### Extrait
────────────────────────────────────────

L’homme inscrit son destin dans une évolution historique, ce qu’a priori déniait le structuralisme. L’histoire de la musique, en bâtissant une certaine complexité, a également réussi à inscrire l’homme dans son histoire, mais aussi dans son contexte social. La musique, en construisant le temps, construit l’histoire ; l'étude des évolutions sociologiques de la musique retrace alors certaines formes d’adaptation conscientes et inconscientes qui font notre culture.

L’histoire et la culture musicale combinent ainsi à loisir les moments de rupture et de continuité ; la réception de la musique vient inscrire dans ces moments un flux d’informations, ou plutôt d’acceptations, en partie comparable à un système d’apprentissage de la nouveauté. Cet apprentissage s’appuie sur des récurrences, des variations, des comparaisons (la variation dans l’immuable, et l’invariance dans le mouvant). Mais, au-delà, cet apprentissage permet surtout d’établir des relations, donc d’inscrire la réception de la musique dans le temps, dans l’histoire que nous partageons avec tous les autres.

────────────────────────────────────────

Recopiez l’extrait sur la musique et l’histoire en entier, sans y changer un seul mot. Les données n’ont aucun rapport avec l’extrait.

### Données affichées

────────────────────────────────────────

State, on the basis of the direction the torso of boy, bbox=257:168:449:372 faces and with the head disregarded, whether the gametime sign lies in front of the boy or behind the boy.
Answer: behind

────────────────────────────────────────

### Travail fait
L’homme inscrit son destin dans une évolution historique, ce qu’a priori déniait le structuralisme. L’histoire de la musique, en bâtissant une certaine complexité, a également réussi à inscrire l’homme dans son histoire, mais aussi dans son contexte social. La musique, en construisant le temps, construit l’histoire ; l'étude des évolutions sociologiques de la musique retrace alors certaines formes d’adaptation conscientes et inconscientes qui font notre culture.

L’histoire et la culture musicale combinent ainsi à loisir les moments de rupture et de continuité ; la réception de la musique vient inscrire dans ces moments un flux d’informations, ou plutôt d’acceptations, en partie comparable à un système d’apprentissage de la nouveauté. Cet apprentissage s’appuie sur des récurrences, des variations, des comparaisons (la variation dans l’immuable, et l’invariance dans le mouvant). Mais, au-delà, cet apprentissage permet surtout d’établir des relations, donc d’inscrire la réception de la musique dans le temps, dans l’histoire que nous partageons avec tous les autres.